Description of the task
Within the lines below, the span from the line with "font-size: 10px ->" to the line with "read the introduction", both ends included, is to be reproduced exactly, with pictures omitted.

[Data section Boundary: Start]

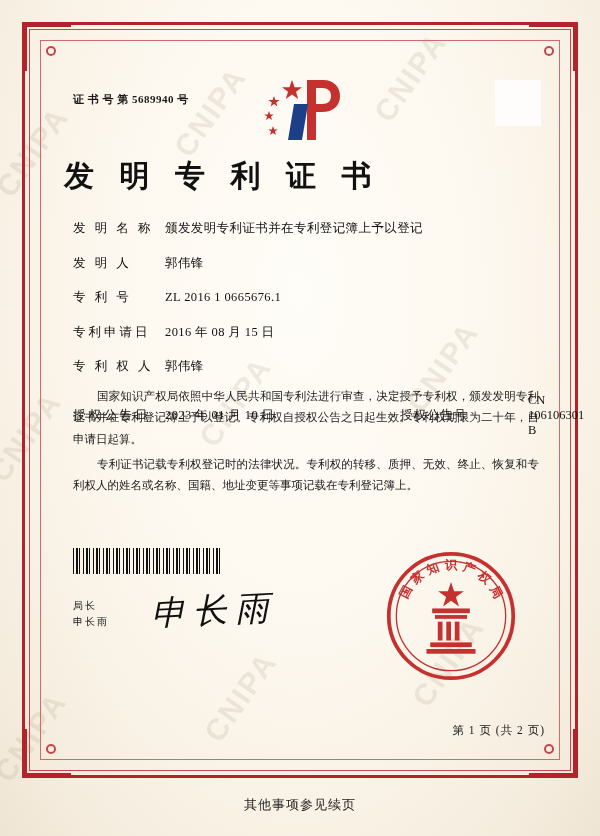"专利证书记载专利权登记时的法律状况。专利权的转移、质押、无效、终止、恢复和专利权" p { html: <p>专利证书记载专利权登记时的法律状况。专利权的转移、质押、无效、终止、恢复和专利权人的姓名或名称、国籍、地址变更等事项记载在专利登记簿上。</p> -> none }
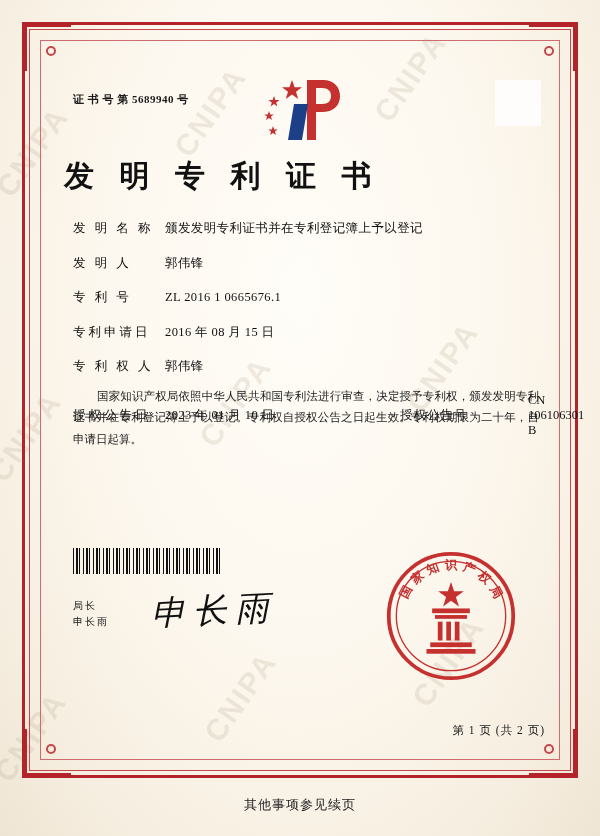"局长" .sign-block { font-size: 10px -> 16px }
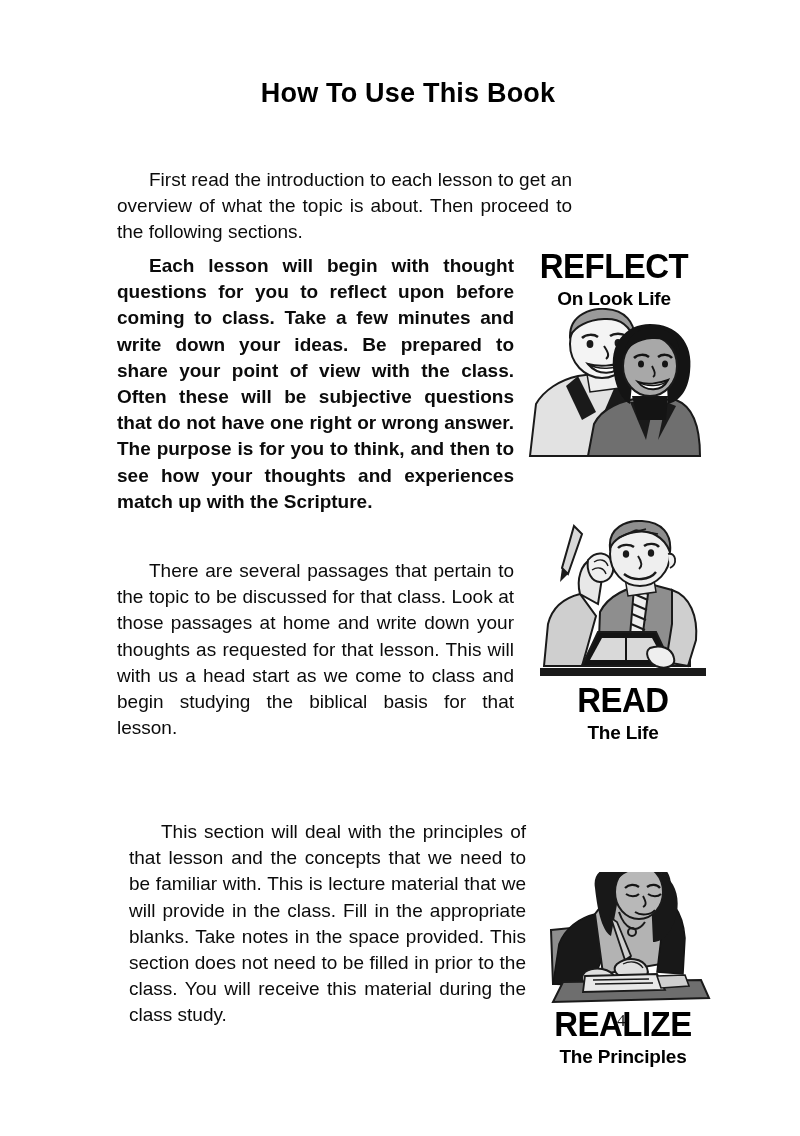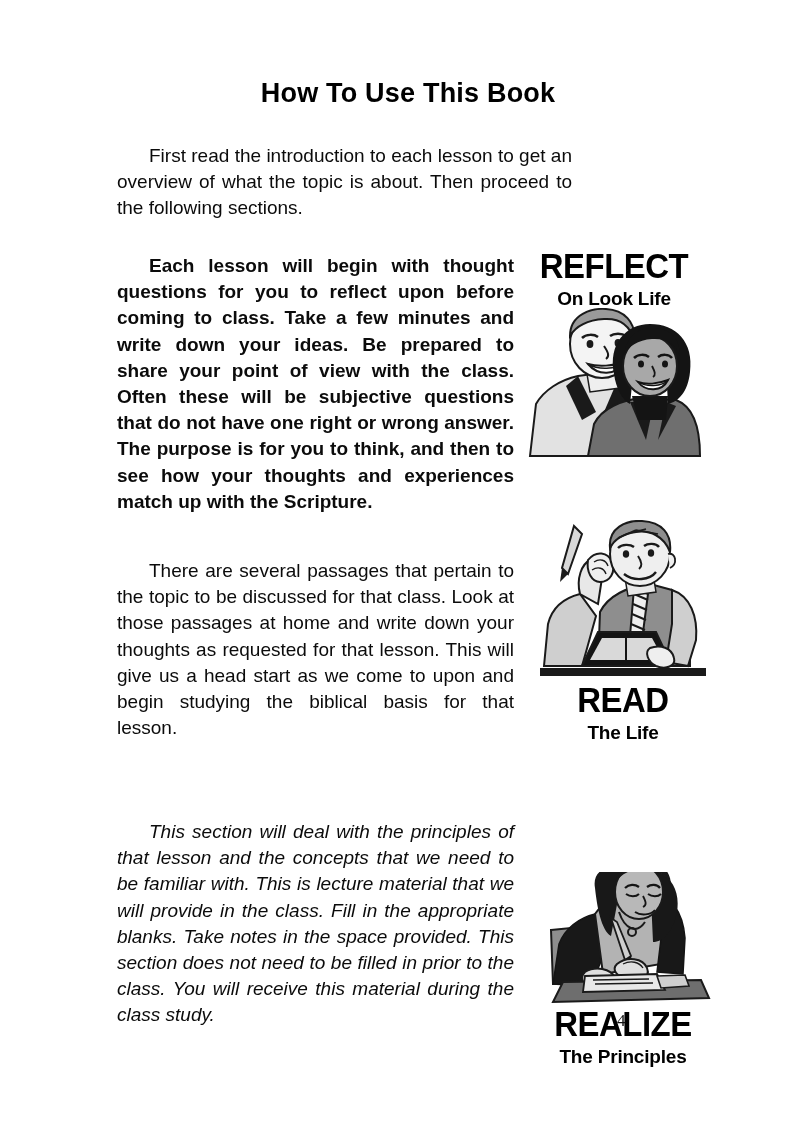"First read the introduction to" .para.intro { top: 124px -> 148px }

[Data section Boundary: End]
[Data section Boundary: Start]

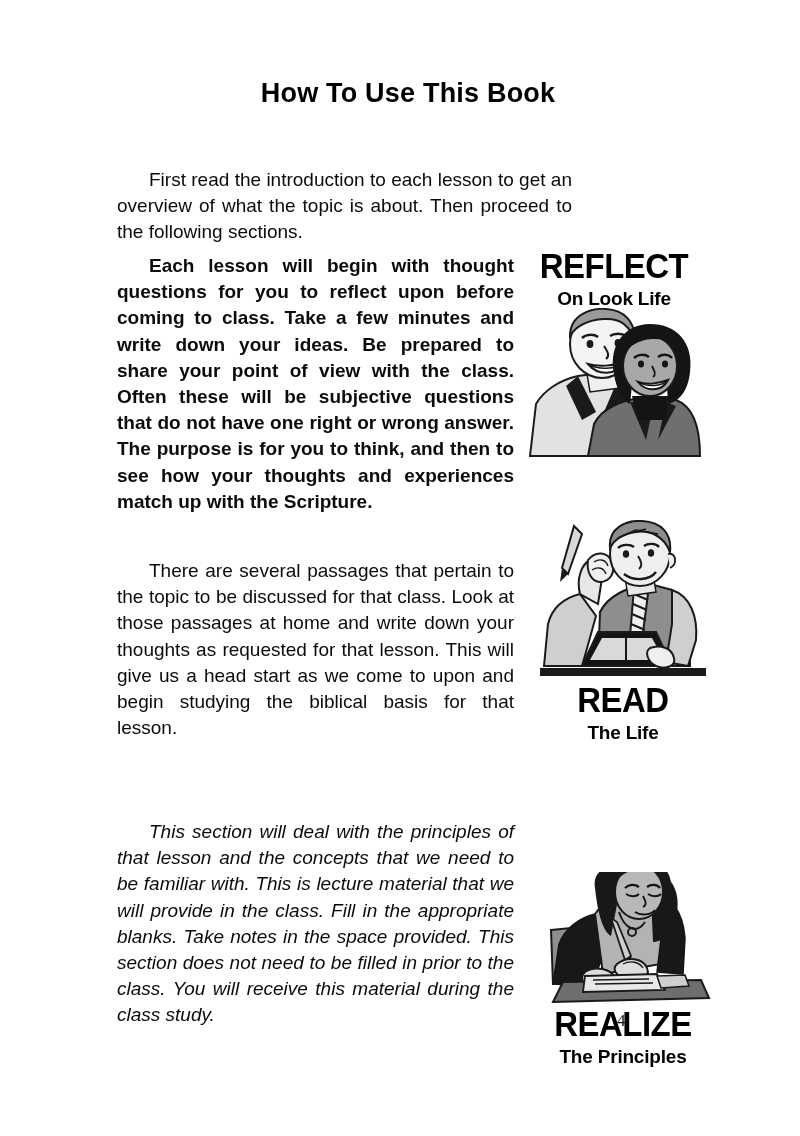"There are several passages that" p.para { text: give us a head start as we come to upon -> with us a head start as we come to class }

[Data section Boundary: End]
[Data section Boundary: Start]

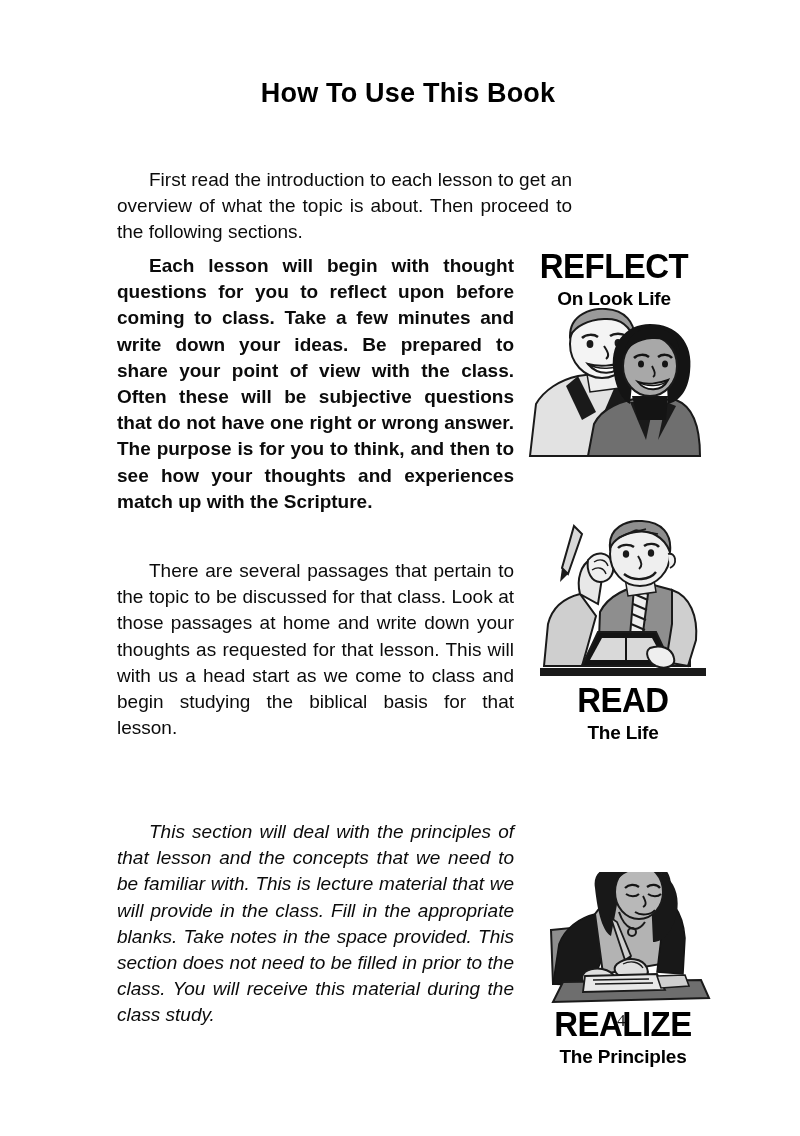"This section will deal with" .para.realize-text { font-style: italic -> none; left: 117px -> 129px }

[Data section Boundary: End]

Answer to this exercise
"局长" .sign-block { font-size: 10px -> 16px }
"First read the introduction to" .para.intro { top: 124px -> 148px }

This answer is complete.